“So… where ya going for Thanksgiving?” If you’re annoyed this week by that question, what you may not realize is that the inquiring minds are not simply asking to be polite nor masking the real question, “Can I come to your house, eat your food, ruin your football watching, and sleep over?” Instead, they are asking the question as part of the 385-year tradition, deriving from the very first question the Pilgrims asked the very first group of wild turkeys they spotted. It was a rhetorical question for the turkeys as well.
After that first ill-fated meeting between wild North American turkeys and not-so-wild Puritanicals from Europe, the history of the turkey is one long story of malignment. Turkey congregations tended to be a little more boisterous, with a lot of gobblings, than the solemn meetings of the Pilgrims, but because of the latter’s background of tolerance, these observances were tolerated. The Pilgrims were disgruntled to learn, however, that the turkeys had come to concur that the 1621 harvest was indeed bountiful and set about establishing the New World’s first corn-fed crop. Then, things really went downhill when the Pilgrims realized that turkeys were polygamous.
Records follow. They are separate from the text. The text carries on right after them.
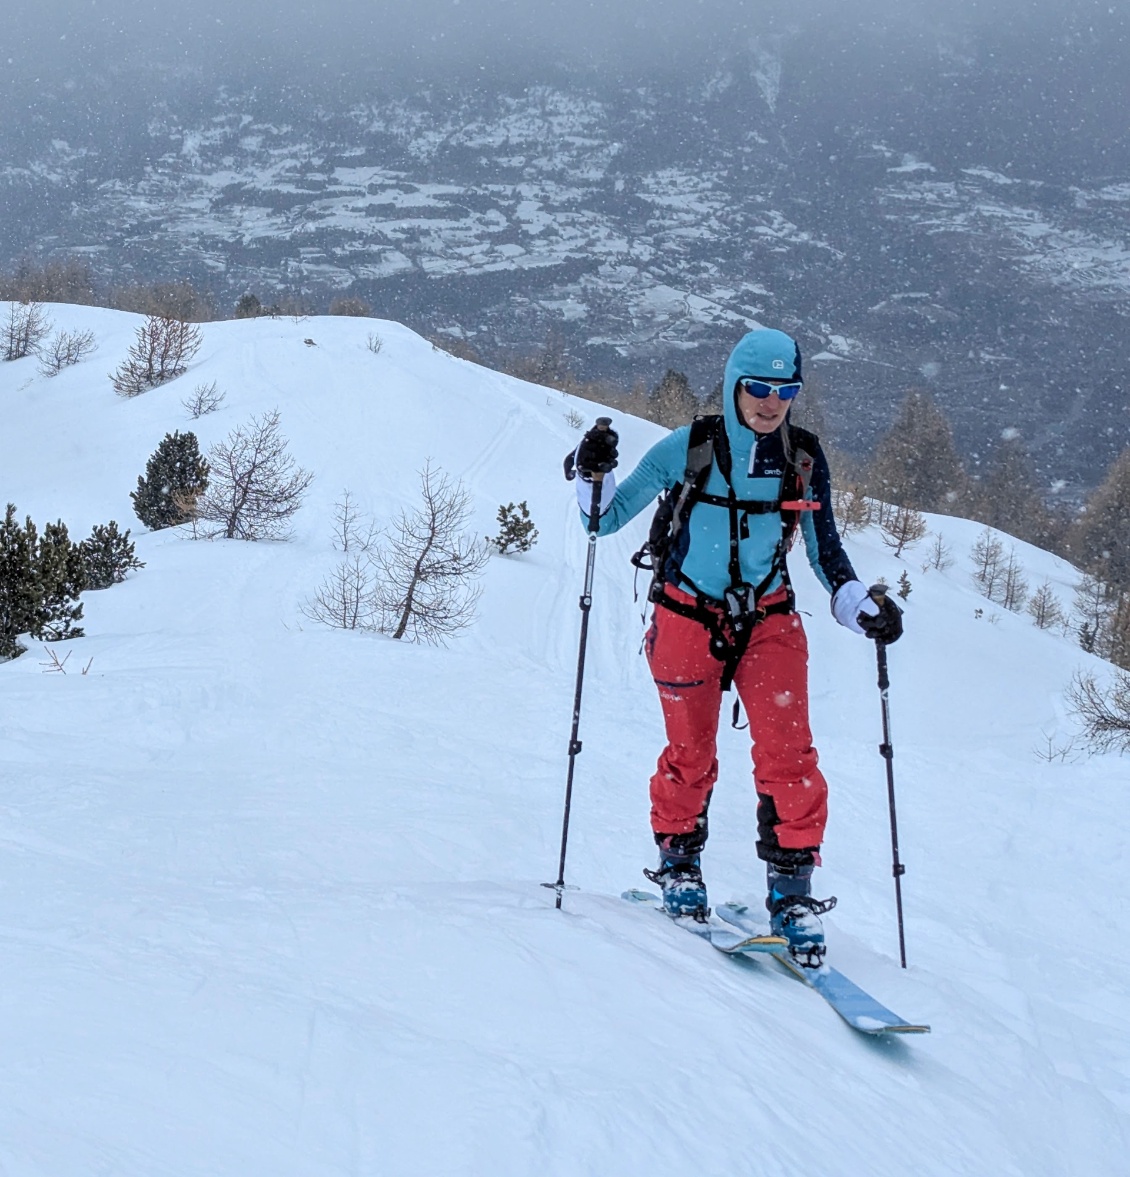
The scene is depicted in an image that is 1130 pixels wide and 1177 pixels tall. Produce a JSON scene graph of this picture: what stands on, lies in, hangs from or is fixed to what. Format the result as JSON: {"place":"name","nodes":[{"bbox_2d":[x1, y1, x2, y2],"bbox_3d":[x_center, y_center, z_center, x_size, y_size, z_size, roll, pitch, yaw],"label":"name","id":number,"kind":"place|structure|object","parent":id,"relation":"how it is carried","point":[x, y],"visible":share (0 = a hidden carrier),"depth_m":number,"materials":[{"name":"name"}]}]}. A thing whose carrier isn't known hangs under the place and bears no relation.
{"place":"outdoors","nodes":[
{"label":"outdoors","id":0,"kind":"place"},
{"bbox_2d":[0,0,1129,87],"label":"sky","id":1,"kind":"structure","parent":0,"point":[137,4],"materials":[{"name":"grey"}]},
{"bbox_2d":[0,301,1129,1176],"label":"snow slope","id":2,"kind":"structure","parent":0,"point":[527,403],"materials":[{"name":"white snow"}]},
{"bbox_2d":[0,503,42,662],"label":"evergreen tree","id":3,"kind":"object","parent":2,"relation":"on","point":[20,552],"visible":0.99,"depth_m":15.56,"materials":[{"name":"plant"}]},
{"bbox_2d":[0,301,49,361],"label":"bare shrub","id":4,"kind":"object","parent":2,"relation":"on","point":[12,334],"visible":0.98,"depth_m":34.81,"materials":[{"name":"plant"}]},
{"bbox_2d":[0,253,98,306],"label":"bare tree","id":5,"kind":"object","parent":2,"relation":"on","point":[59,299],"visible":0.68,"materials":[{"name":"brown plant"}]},
{"bbox_2d":[28,519,87,641],"bbox_3d":[-4.037,-0.014,16.344,0.681,1.077,0.684,1,11,1],"label":"evergreen tree","id":6,"kind":"object","parent":2,"relation":"on","point":[73,616],"visible":0.84,"depth_m":16.28,"materials":[{"name":"plant"}]},
{"bbox_2d":[37,326,97,375],"bbox_3d":[-7.662,-3.632,32.034,1.074,0.837,1.181,7,13,29],"label":"bare shrub","id":7,"kind":"object","parent":2,"relation":"on","point":[59,359],"visible":0.98,"depth_m":31.99,"materials":[{"name":"plant"}]},
{"bbox_2d":[40,645,94,676],"bbox_3d":[-3.108,0.491,12.942,0.411,0.315,0.397,6,12,25],"label":"twig","id":8,"kind":"object","parent":2,"relation":"on","point":[57,662],"visible":0.87,"depth_m":12.95,"materials":[{"name":"brown wood"}]},
{"bbox_2d":[77,521,141,590],"bbox_3d":[-4.115,-0.252,18.429,0.732,0.717,0.727,6,13,28],"label":"shrub","id":9,"kind":"object","parent":2,"relation":"on","point":[107,541],"visible":0.95,"depth_m":18.33,"materials":[{"name":"plant"}]},
{"bbox_2d":[111,312,202,398],"bbox_3d":[-5.910,-3.374,30.312,1.515,1.350,1.581,8,13,33],"label":"bare shrub","id":10,"kind":"object","parent":2,"relation":"on","point":[162,362],"visible":0.99,"depth_m":30.21,"materials":[{"name":"plant"}]},
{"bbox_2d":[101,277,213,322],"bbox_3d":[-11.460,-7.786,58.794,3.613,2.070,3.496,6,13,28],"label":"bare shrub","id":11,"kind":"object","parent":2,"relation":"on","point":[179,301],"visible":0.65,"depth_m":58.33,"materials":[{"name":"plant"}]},
{"bbox_2d":[131,429,211,529],"bbox_3d":[-4.159,-1.112,22.070,0.971,1.144,0.971,3,11,14],"label":"evergreen tree","id":12,"kind":"object","parent":2,"relation":"on","point":[160,489],"visible":0.97,"depth_m":21.86,"materials":[{"name":"green plant"}]},
{"bbox_2d":[181,381,226,420],"bbox_3d":[-4.767,-2.442,27.477,0.723,0.628,0.756,8,13,33],"label":"bare shrub","id":13,"kind":"object","parent":2,"relation":"on","point":[199,406],"visible":0.98,"depth_m":27.47,"materials":[{"name":"plant"}]},
{"bbox_2d":[232,291,263,319],"bbox_3d":[-7.338,-6.347,48.196,1.006,1.054,1.023,6,12,25],"label":"shrub","id":14,"kind":"object","parent":2,"relation":"on","point":[246,307],"visible":0.58,"depth_m":48.00,"materials":[{"name":"plant"}]},
{"bbox_2d":[186,410,311,542],"bbox_3d":[-3.226,-1.084,21.172,1.487,1.439,1.505,9,14,37],"label":"bare shrub","id":15,"kind":"object","parent":2,"relation":"on","point":[246,489],"visible":0.99,"depth_m":21.10,"materials":[{"name":"plant"}]},
{"bbox_2d":[302,552,376,631],"bbox_3d":[-1.716,0.068,16.348,0.726,0.789,0.756,8,14,35],"label":"bare shrub","id":16,"kind":"object","parent":2,"relation":"on","point":[357,602],"visible":0.93,"depth_m":16.36,"materials":[{"name":"plant"}]},
{"bbox_2d":[330,488,364,554],"bbox_3d":[-2.071,-0.589,19.914,0.526,0.784,0.567,8,14,35],"label":"bare shrub","id":17,"kind":"object","parent":2,"relation":"on","point":[346,547],"visible":0.98,"depth_m":19.92,"materials":[{"name":"plant"}]},
{"bbox_2d":[325,295,374,319],"bbox_3d":[-5.809,-7.312,56.417,1.668,1.268,1.703,6,13,28],"label":"shrub","id":18,"kind":"object","parent":2,"relation":"on","point":[352,312],"visible":0.64,"depth_m":56.21,"materials":[{"name":"plant"}]},
{"bbox_2d":[365,331,384,353],"bbox_3d":[-3.164,-4.041,34.550,0.512,0.482,0.527,7,13,31],"label":"shrub","id":19,"kind":"object","parent":2,"relation":"on","point":[371,348],"visible":0.97,"depth_m":34.58,"materials":[{"name":"plant"}]},
{"bbox_2d":[374,462,487,644],"bbox_3d":[-1.118,-0.267,16.269,1.046,1.544,1.052,7,13,32],"label":"bare tree","id":20,"kind":"object","parent":2,"relation":"on","point":[410,594],"visible":0.99,"depth_m":16.25,"materials":[{"name":"brown plant"}]},
{"bbox_2d":[489,500,537,555],"bbox_3d":[-0.520,-0.561,21.348,0.613,0.648,0.602,7,13,31],"label":"small tree","id":21,"kind":"object","parent":2,"relation":"on","point":[527,514],"visible":0.97,"depth_m":21.27,"materials":[{"name":"plant"}]},
{"bbox_2d":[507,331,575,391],"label":"bare tree","id":22,"kind":"object","parent":2,"relation":"on","point":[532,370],"visible":0.7,"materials":[{"name":"brown plant"}]},
{"bbox_2d":[564,407,585,430],"bbox_3d":[0.141,-2.484,30.822,0.573,0.499,0.602,8,13,33],"label":"shrub","id":23,"kind":"object","parent":2,"relation":"on","point":[571,417],"visible":0.87,"depth_m":30.86,"materials":[{"name":"plant"}]},
{"bbox_2d":[647,367,699,428],"bbox_3d":[2.853,-4.262,54.164,2.362,3.052,2.466,6,12,26],"label":"tree","id":24,"kind":"object","parent":2,"relation":"on","point":[677,381],"visible":0.52,"depth_m":53.59,"materials":[{"name":"brown plant"}]},
{"bbox_2d":[620,887,785,959],"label":"ski","id":25,"kind":"object","parent":2,"relation":"on","point":[699,930],"visible":0.69,"depth_m":6.56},
{"bbox_2d":[653,856,709,923],"bbox_3d":[0.375,0.961,6.658,0.149,0.216,0.299,1,11,1],"label":"ski boot","id":26,"kind":"object","parent":25,"relation":"on","point":[677,902],"visible":0.69,"depth_m":6.56,"materials":[{"name":"blue plastic"}]},
{"bbox_2d":[712,900,921,1040],"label":"ski","id":27,"kind":"object","parent":2,"relation":"on","point":[841,988],"visible":0.72,"depth_m":6.45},
{"bbox_2d":[560,325,901,961],"bbox_3d":[0.518,0.122,6.502,0.882,2.040,0.749,1,11,1],"label":"person","id":28,"kind":"object","parent":27,"relation":"on","point":[830,555],"visible":0.87,"depth_m":6.39},
{"bbox_2d":[547,424,609,909],"bbox_3d":[0.042,0.289,6.792,0.149,1.694,0.334,3,11,12],"label":"ski pole","id":29,"kind":"object","parent":28,"relation":"in","point":[571,753],"visible":0.88,"depth_m":6.73,"materials":[{"name":"black metal"}]},
{"bbox_2d":[639,411,816,722],"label":"backpack","id":30,"kind":"object","parent":28,"relation":"on","point":[691,431],"visible":0.7,"depth_m":6.49,"materials":[{"name":"black fabric"}]},
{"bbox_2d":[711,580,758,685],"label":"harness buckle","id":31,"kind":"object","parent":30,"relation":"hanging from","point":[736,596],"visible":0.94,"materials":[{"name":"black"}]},
{"bbox_2d":[870,586,907,968],"bbox_3d":[1.149,0.710,7.418,0.096,1.488,0.368,1,11,1],"label":"ski pole","id":32,"kind":"object","parent":28,"relation":"in","point":[900,916],"visible":0.86,"depth_m":7.38,"materials":[{"name":"black metal"}]},
{"bbox_2d":[767,888,831,970],"bbox_3d":[0.714,1.051,6.482,0.168,0.217,0.288,1,11,1],"label":"ski boot","id":33,"kind":"object","parent":27,"relation":"on","point":[797,941],"visible":0.79,"depth_m":6.40,"materials":[{"name":"blue plastic"}]},
{"bbox_2d":[834,484,872,537],"bbox_3d":[3.984,-1.065,29.448,0.898,0.966,0.931,9,14,37],"label":"bare shrub","id":34,"kind":"object","parent":2,"relation":"on","point":[858,514],"visible":0.74,"depth_m":29.42,"materials":[{"name":"plant"}]},
{"bbox_2d":[880,500,927,558],"bbox_3d":[4.724,-0.814,29.338,0.894,0.980,0.904,9,14,37],"label":"bare shrub","id":35,"kind":"object","parent":2,"relation":"on","point":[905,525],"visible":0.98,"depth_m":29.32,"materials":[{"name":"plant"}]},
{"bbox_2d":[895,570,912,600],"bbox_3d":[3.859,0.006,23.789,0.276,0.482,0.307,6,12,25],"label":"small tree","id":36,"kind":"object","parent":2,"relation":"on","point":[905,591],"visible":0.81,"depth_m":23.77,"materials":[{"name":"plant"}]},
{"bbox_2d":[866,388,964,513],"bbox_3d":[9.780,-2.852,57.637,3.632,5.545,3.830,6,13,27],"label":"tree","id":37,"kind":"object","parent":2,"relation":"on","point":[919,439],"visible":0.75,"depth_m":56.86,"materials":[{"name":"brown plant"}]},
{"bbox_2d":[922,531,951,574],"bbox_3d":[4.944,-0.441,27.841,0.563,0.758,0.611,8,13,34],"label":"bare shrub","id":38,"kind":"object","parent":2,"relation":"on","point":[939,552],"visible":0.98,"depth_m":27.85,"materials":[{"name":"plant"}]},
{"bbox_2d":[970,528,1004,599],"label":"bare tree","id":39,"kind":"object","parent":2,"relation":"on","point":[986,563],"visible":0.96,"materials":[{"name":"plant"}]},
{"bbox_2d":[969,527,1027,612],"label":"bare trees","id":40,"kind":"object","parent":2,"relation":"on","point":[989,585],"visible":0.98,"depth_m":26.95,"materials":[{"name":"plant"}]},
{"bbox_2d":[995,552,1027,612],"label":"bare tree","id":41,"kind":"object","parent":2,"relation":"on","point":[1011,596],"visible":0.93,"depth_m":27.32,"materials":[{"name":"plant"}]},
{"bbox_2d":[974,435,1056,548],"bbox_3d":[12.555,-2.030,59.033,3.295,4.960,3.480,5,12,24],"label":"tree","id":42,"kind":"object","parent":2,"relation":"on","point":[1008,478],"visible":0.74,"depth_m":58.49,"materials":[{"name":"brown plant"}]},
{"bbox_2d":[1027,583,1062,630],"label":"bare tree","id":43,"kind":"object","parent":2,"relation":"on","point":[1042,616],"visible":0.96,"depth_m":25.33,"materials":[{"name":"plant"}]},
{"bbox_2d":[1031,727,1078,764],"bbox_3d":[3.584,1.200,15.325,0.456,0.407,0.482,9,14,36],"label":"shrub","id":44,"kind":"object","parent":2,"relation":"on","point":[1050,759],"visible":0.88,"depth_m":15.35,"materials":[{"name":"plant"}]},
{"bbox_2d":[1064,665,1129,754],"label":"bare shrub","id":45,"kind":"object","parent":2,"relation":"on","point":[1097,723],"visible":0.99,"depth_m":16.72,"materials":[{"name":"plant"}]},
{"bbox_2d":[1068,448,1129,586],"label":"tree","id":46,"kind":"object","parent":2,"relation":"on","point":[1117,511],"visible":0.88,"depth_m":49.91,"materials":[{"name":"plant"}]},
{"bbox_2d":[1073,571,1125,661],"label":"bare tree","id":47,"kind":"object","parent":2,"relation":"on","point":[1089,643],"visible":0.87,"depth_m":26.80,"materials":[{"name":"plant"}]},
{"bbox_2d":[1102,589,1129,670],"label":"bare tree","id":48,"kind":"object","parent":2,"relation":"on","point":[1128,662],"visible":0.86,"depth_m":26.57,"materials":[{"name":"plant"}]},
{"bbox_2d":[0,14,1129,510],"label":"mountain","id":49,"kind":"structure","parent":0,"point":[1095,188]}
]}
Two hundred years later, things were not much improved for the turkey. Despite its muscular body, multi-colored plumage, great sense of hearing, color vision and a freely rotatable neck that would make Linda Blair nauseated, the turkey was denied election as the National Bird of the U.S. Many early politicians decried its goofiness, the extra flaps of skin on its head and the way its body continued to try to run and fly after being decapitated- traits that never stopped early politicians from being elected.
Ben Franklin was a big proponent for the turkey as a national symbol. Ever the observer, Franklin opined that the turkey was “steadfast” while the bald eagle was “cowardly.”
Congruent with its malignment, turkeys have a long association with U.S. presidents. Although petitioning for their own emancipation, turkeys were distraught after Lincoln declared Thanksgiving a national holiday in 1867 in the lesser of his two famous Proclamations. Each President since Lincoln annually declared the holiday as the fourth Thursday in November, except William Howard Taft, the 27th and largest U.S. President, who instead ordered all turkeys and dressing to be shipped to the White House.
Three hundred eighty-five years later, things are finally looking up for turkeys in America. Although smoked turkey legs are still served at Walt Disney World, you have to look long and hard to find a cart that serves them. Once a burgeoning market for turkey wattles (the loose skin that falls from the neck) and snoods (the loose skin that grows over the beak), most domestic potted meat food products now proudly announce, “made [only] with beef and chicken” on their labels.
So, as you contribute next week to the annual American consumption of 572 million pounds of cranberries, 1.4 billion pounds of sweet potatoes, 831 million pounds of pumpkin, don’t forget the 270 million maligned turkeys who gloriously contributed the 13.6 pounds that you’re going to eat, not to mention the Wild Turkey Bourbon that’s made from their grain.